Investigating child abuse: the Irish precedent

The Australian Government’s planned royal commission into church abuse of children already has a blueprint for action provided by the Republic of Ireland on the other side on the world.

The Irish Government’s report handed down in November 2009 conveniently offers an insight into the church’s concealment and denial of decades of sexual abuse and provides legal remedies that Australia could adopt.

The three-year inquiry into child abuse in the Catholic Archdiocese of Dublin uncovered a 30-year scandal of institutionalised sex abuse and systematic cover-up, replicating much of what has been happening across dioceses here.

Most significantly, the Dublin inquiry laid bare the connection between the church hierarchy and the garda (police) in suppressing complaints and sabotaging investigations.

It detailed “inappropriate” and “worrying” connections between the church and the police and found evidence that senior police regarded priests as being “outside their remit”.

This perfidious church-police nexus is also at the heart of the decades of cover-up in Australia when complainants were systematically warned off while the church was tipped off.

A Dublin priest banished to the US for sex offences stayed at the home of a police chief superintendent when he returned to Ireland. The officer was influential in halting the police investigation into the priest’s conduct, the report said.

The 2006-2009 Irish inquiry headed by Circuit Court judge, Ms Justice Yvonne Murphy, found that the church had an “obsessive concern with secrecy and the avoidance of scandal” and had “little or no concern for the welfare of the abused child”.

It investigated 172 named priests, one of whom admitted abusing over 100 children while another said he committed abuse every two weeks for more than 25 years.

The inquiry uncovered the concept of “mental reservation” which permitted priests and bishops to mislead complainants, their relatives and government officials without being guilty, in the church’s eyes, of lying.

“Nothing quite as perfectly illustrates the moral rot at the core of institutional Catholicism in Ireland as the concept of ‘mental reservation’,” remarked religious affairs commentator Patsy McGarry.

“Using concepts which are morally dubious, it has in reality lied, obfuscated, struck an occasional repentant pose, and gone on as before.”

A few “courageous” priests brought sex offences to the attention of their superiors but “the vast majority chose to turn a blind eye”, the report said.

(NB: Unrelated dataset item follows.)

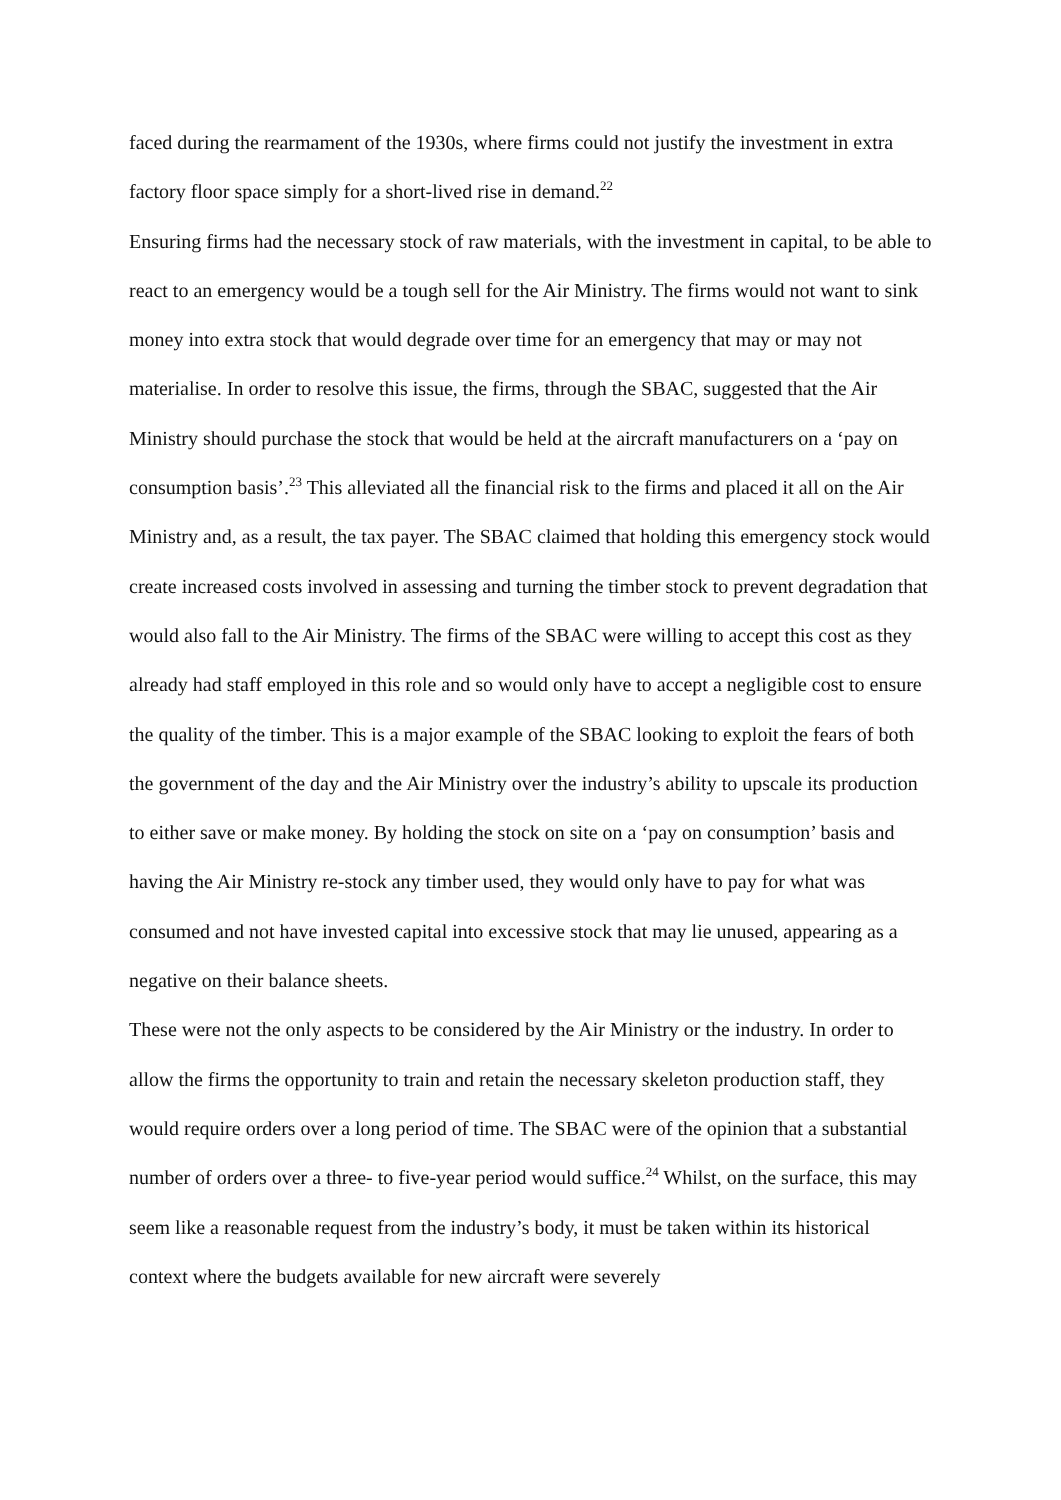faced during the rearmament of the 1930s, where firms could not justify the investment in extra factory floor space simply for a short-lived rise in demand.<sup>22</sup>
Ensuring firms had the necessary stock of raw materials, with the investment in capital, to be able to react to an emergency would be a tough sell for the Air Ministry. The firms would not want to sink money into extra stock that would degrade over time for an emergency that may or may not materialise. In order to resolve this issue, the firms, through the SBAC, suggested that the Air Ministry should purchase the stock that would be held at the aircraft manufacturers on a ‘pay on consumption basis’.<sup>23</sup> This alleviated all the financial risk to the firms and placed it all on the Air Ministry and, as a result, the tax payer. The SBAC claimed that holding this emergency stock would create increased costs involved in assessing and turning the timber stock to prevent degradation that would also fall to the Air Ministry. The firms of the SBAC were willing to accept this cost as they already had staff employed in this role and so would only have to accept a negligible cost to ensure the quality of the timber. This is a major example of the SBAC looking to exploit the fears of both the government of the day and the Air Ministry over the industry’s ability to upscale its production to either save or make money. By holding the stock on site on a ‘pay on consumption’ basis and having the Air Ministry re-stock any timber used, they would only have to pay for what was consumed and not have invested capital into excessive stock that may lie unused, appearing as a negative on their balance sheets.
These were not the only aspects to be considered by the Air Ministry or the industry. In order to allow the firms the opportunity to train and retain the necessary skeleton production staff, they would require orders over a long period of time. The SBAC were of the opinion that a substantial number of orders over a three- to five-year period would suffice.<sup>24</sup> Whilst, on the surface, this may seem like a reasonable request from the industry’s body, it must be taken within its historical context where the budgets available for new aircraft were severely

Just like in Australia.

RESPONSIBILITY TO REPORT

Complainants had another hidden hand against them: canon law advisers to the Dublin archbishop. They interfered in the sex abuse process advising that the church had no responsibility to report cases to the state authorities.

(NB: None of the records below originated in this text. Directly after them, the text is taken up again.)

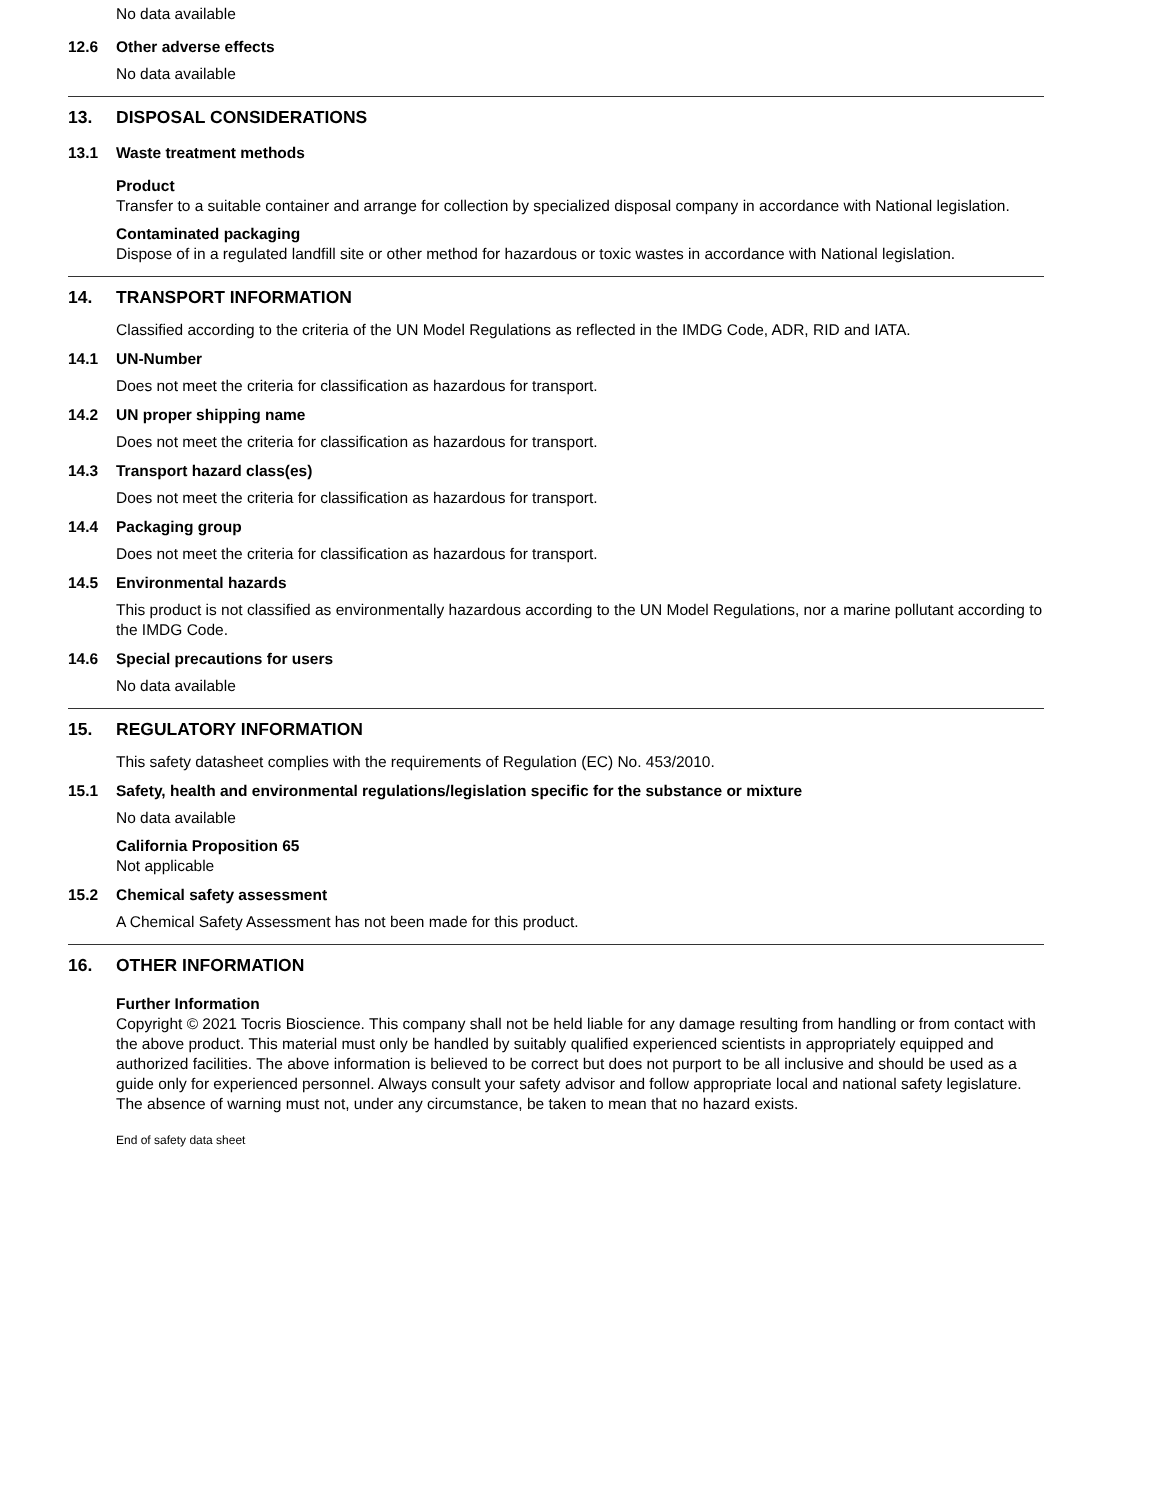No data available
12.6 Other adverse effects
No data available
13. DISPOSAL CONSIDERATIONS
13.1 Waste treatment methods
Product
Transfer to a suitable container and arrange for collection by specialized disposal company in accordance with National legislation.
Contaminated packaging
Dispose of in a regulated landfill site or other method for hazardous or toxic wastes in accordance with National legislation.
14. TRANSPORT INFORMATION
Classified according to the criteria of the UN Model Regulations as reflected in the IMDG Code, ADR, RID and IATA.
14.1 UN-Number
Does not meet the criteria for classification as hazardous for transport.
14.2 UN proper shipping name
Does not meet the criteria for classification as hazardous for transport.
14.3 Transport hazard class(es)
Does not meet the criteria for classification as hazardous for transport.
14.4 Packaging group
Does not meet the criteria for classification as hazardous for transport.
14.5 Environmental hazards
This product is not classified as environmentally hazardous according to the UN Model Regulations, nor a marine pollutant according to the IMDG Code.
14.6 Special precautions for users
No data available
15. REGULATORY INFORMATION
This safety datasheet complies with the requirements of Regulation (EC) No. 453/2010.
15.1 Safety, health and environmental regulations/legislation specific for the substance or mixture
No data available
California Proposition 65
Not applicable
15.2 Chemical safety assessment
A Chemical Safety Assessment has not been made for this product.
16. OTHER INFORMATION
Further Information
Copyright © 2021 Tocris Bioscience. This company shall not be held liable for any damage resulting from handling or from contact with the above product. This material must only be handled by suitably qualified experienced scientists in appropriately equipped and authorized facilities. The above information is believed to be correct but does not purport to be all inclusive and should be used as a guide only for experienced personnel. Always consult your safety advisor and follow appropriate local and national safety legislature. The absence of warning must not, under any circumstance, be taken to mean that no hazard exists.
End of safety data sheet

They argued that the church’s own internal processes should investigate and judge complaints, a proposition that was formally ended by the Catholic church in Australia in the last decade.

In a strong-worded editorial, The Irish Times declared: “Canon law, which favours abusers over the abused, has contributed in a malign way” and added: “In future, there can be no ambiguity concerning criminals acts and church cover-ups that pervert the course of justice. These offences are equally unacceptable.”

The then Justice Minister Dermot Ahern, a Marist Brothers-educated solicitor, welcomed the report saying: “This is a republic – the people are sovereign – and no institution, no agency, no church can be immune from that fact.

“The era where evil people could do so under the cover of the cloth, facilitated and shielded from the consequences by their authorities, while the lives of children were ruined with such cruelty, is over for good.

“The bottom line is this: a collar will not protect a criminal.”

The proposed Australian royal commission is on a collision course with Cardinal George Pell, the Archbishop of Sydney and the Vatican’s point man in Australia for Catholic orthodoxy.

The major test will come when the royal commission demands documents from the church and records from the Vatican and the Papal Nuncio. Australian ambassador to the Vatican, John McCarthy, is a rabid Catholic and the closest friend of Foreign Minister Bob Carr.

The primacy of secular law over canon law will be central to the royal commission and there should be criminal penalties against those who offend.

For the moment, intense lobbying has begun to water down the royal commission’s remit, curtail its terms of reference and tie it up with restrictions, tight budgeting and inadequate staffing.

People will remember how James Wood’s royal commission into NSW police corruption was brought to a screeching halt when it began investigating pedophile allegations. Prepare for a deja vu moment.

POSTSCRIPT

Finally, an apology to all my email contacts who received a invitation from me to join a site called Linked In. I inadvertently pressed a wrong button on my laptop. I am a member of Linked In and I rarely, if ever, use it. My advice is to dump the invitation and all future unsolicited emails from Linked In. Sorry.